The data also indicate that the ancestral angiosperm had the basic portfolio of genes to make flowers, including 21 MADS-box genes that help determine what flower part—such as a petal or a stamen—forms where. But Amborella, which came later, has more: 36 MADS-box genes, and other flowering plants, which have undergone more whole genome duplications, have even more still, the researchers report. They think these additional genes paved the way for  colorful and more structured and shapely flowers in later evolving angiosperms.

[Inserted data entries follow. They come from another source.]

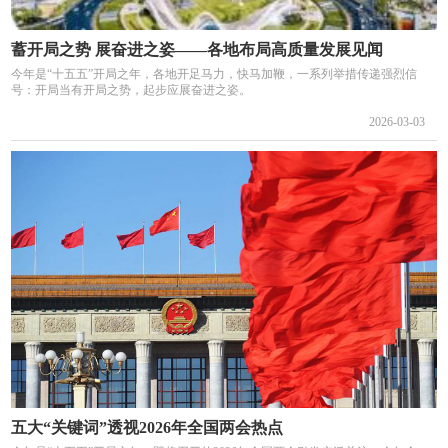
蓄开局之势 展奋进之姿——各地布局高质量发展见闻
今年是“十五五”开局之年，各地开足马力，快马加鞭，一系列举措传递强烈信
号：开局当有开局之势，起步应展奋进之姿。
2026-03-03
五大“关键词”透视2026年全国两会热点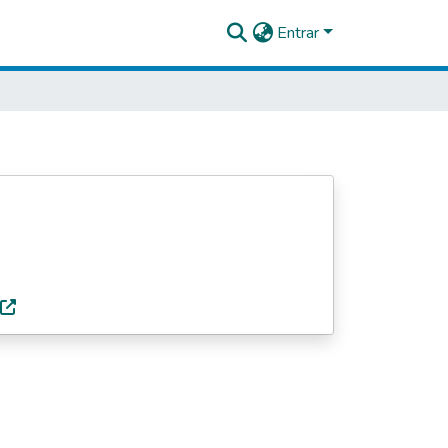
Entrar
)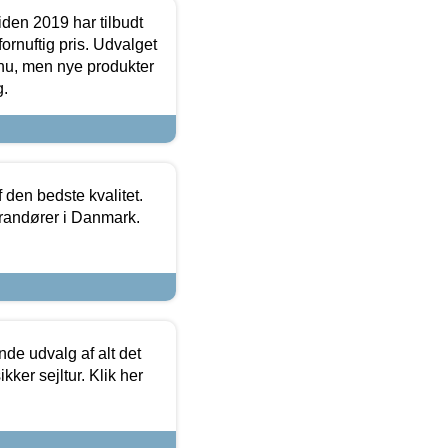
den 2019 har tilbudt
fornuftig pris. Udvalget
u, men nye produkter
g.
den bedste kvalitet.
erandører i Danmark.
de udvalg af alt det
kker sejltur. Klik her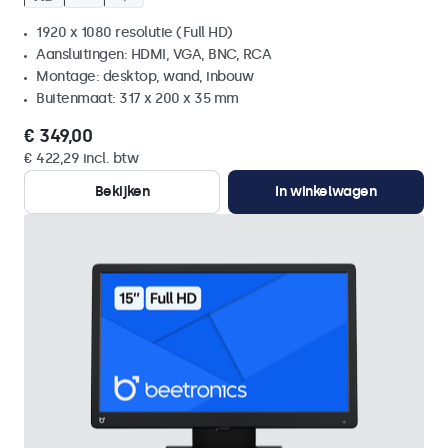
1920 x 1080 resolutie (Full HD)
Aansluitingen: HDMI, VGA, BNC, RCA
Montage: desktop, wand, inbouw
Buitenmaat: 317 x 200 x 35 mm
€ 349,00
€ 422,29 incl. btw
Bekijken
In winkelwagen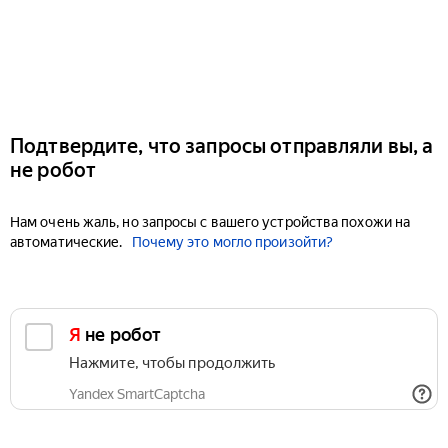
Подтвердите, что запросы отправляли вы, а
не робот
Нам очень жаль, но запросы с вашего устройства похожи на
автоматические.
Почему это могло произойти?
Я не робот
Нажмите, чтобы продолжить
Yandex SmartCaptcha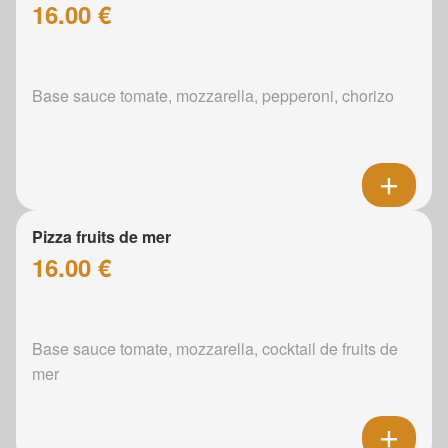
16.00 €
Base sauce tomate, mozzarella, pepperoni, chorizo
Pizza fruits de mer
16.00 €
Base sauce tomate, mozzarella, cocktail de fruits de
mer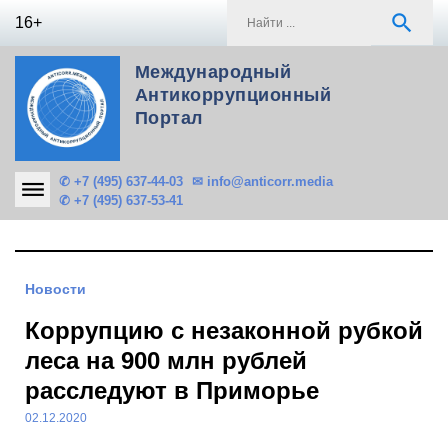
Skip
S
search
16+
to
f
content
Международный
Антикоррупционный
Портал
✆ +7 (495) 637-44-03
✉ info@anticorr.media
✆ +7 (495) 637-53-41
Новости
Коррупцию с незаконной рубкой
леса на 900 млн рублей
расследуют в Приморье
02.12.2020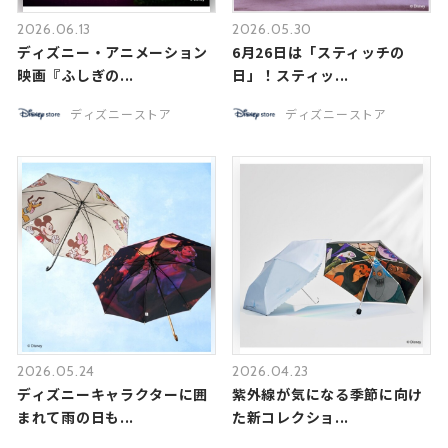
2026.06.13
2026.05.30
ディズニー・アニメーション
6月26日は「スティッチの
映画『ふしぎの...
日」！スティッ...
ディズニーストア
ディズニーストア
2026.05.24
2026.04.23
ディズニーキャラクターに囲
紫外線が気になる季節に向け
まれて雨の日も...
た新コレクショ...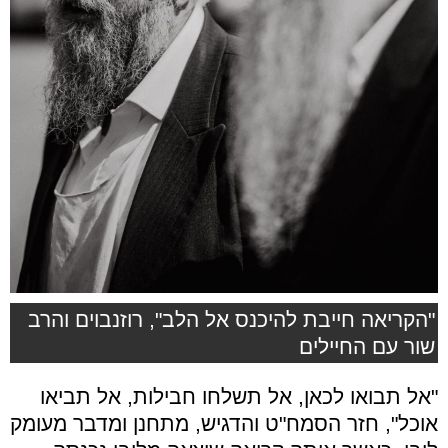
"הקריאה חייבת להיכנס אל הלב", רוזנבוים והרב
שור עם החיילים
"אל תבואו לכאן, אל תשלחו חבילות, אל תביאו
אוכל", חזר הסמח"ט והדגיש, מתחנן ומדבר מעומק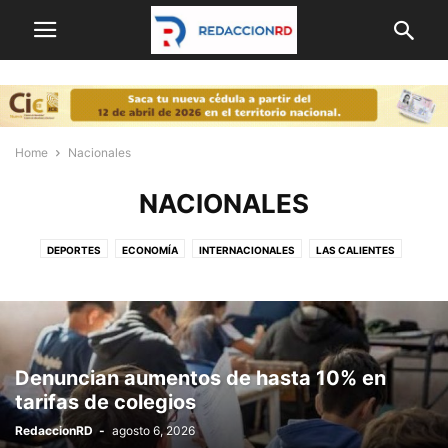
Home
Nacionales
NACIONALES
DEPORTES
ECONOMÍA
INTERNACIONALES
LAS CALIENTES
NACIONALES
OPINION
POLITICA
PORTADA
Denuncian aumentos de hasta 10% en
tarifas de colegios
RedaccionRD
-
agosto 6, 2026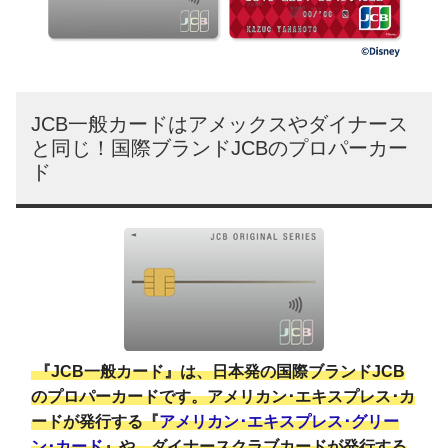
JCB一般カードはアメックスやダイナース
と同じ！国際ブランドJCBのプロパーカー
ド
『JCB一般カード』は、日本発の国際ブランドJCB
のプロパーカードです。アメリカン･エキスプレス･カ
ードが発行する『
アメリカン･エキスプレス･グリー
ン･カード
』や、ダイナースクラブカードが発行する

Several of the insights from the analysis of the whole genome confirm what researchers had thought. But the mitochondrial genome—five chromosomes that exist in the mitochondria separate from the DNA in the nucleus—held a big surprise. Its 3.8 million bases include the complete mitochondrial genomes of three green algae and one moss, as well as genes from other plants, evolutionary biologist Jeffrey Palmer of Indiana University, Bloomington, and his colleagues report today in another paper in Science. A few other plants have big mitochondrial genomes—Amborella’s is six times the typical size—but none have so much foreign DNA. Palmer says that makes Amborella one of the most extreme cases of horizontal gene transfer, a process in which one species takes on genes of another species. Most of those foreign genes don’t do anything, having degenerated into pseudogenes.

No one knows why Amborella is such a genome glutton. Amborella lives naturally only in New Caledonia, in a moist environment, with a lot of lichens and other organisms growing on its surfaces. When wounded, the plant sends out suckers that may take up foreign mitochondria, which may subsequently fuse with its own mitochondria, Palmer suggests.

“If this proposed mechanism is true, we should be seeing this in other plants,” Donoghue says, because many plants share close quarters with mosses and lichens and have similar wound responses. Other plants might assimilate other genomes frequently but quickly get rid of the extra DNA, whereas Amborella just hangs on to it. Palmer accepts that explanation, calling Amborella a “constipated glutton.” But the bottom line, says evolutionary biologist Erika Edwards of Brown University, is that “to document these whole genome insertions is really fantastic.”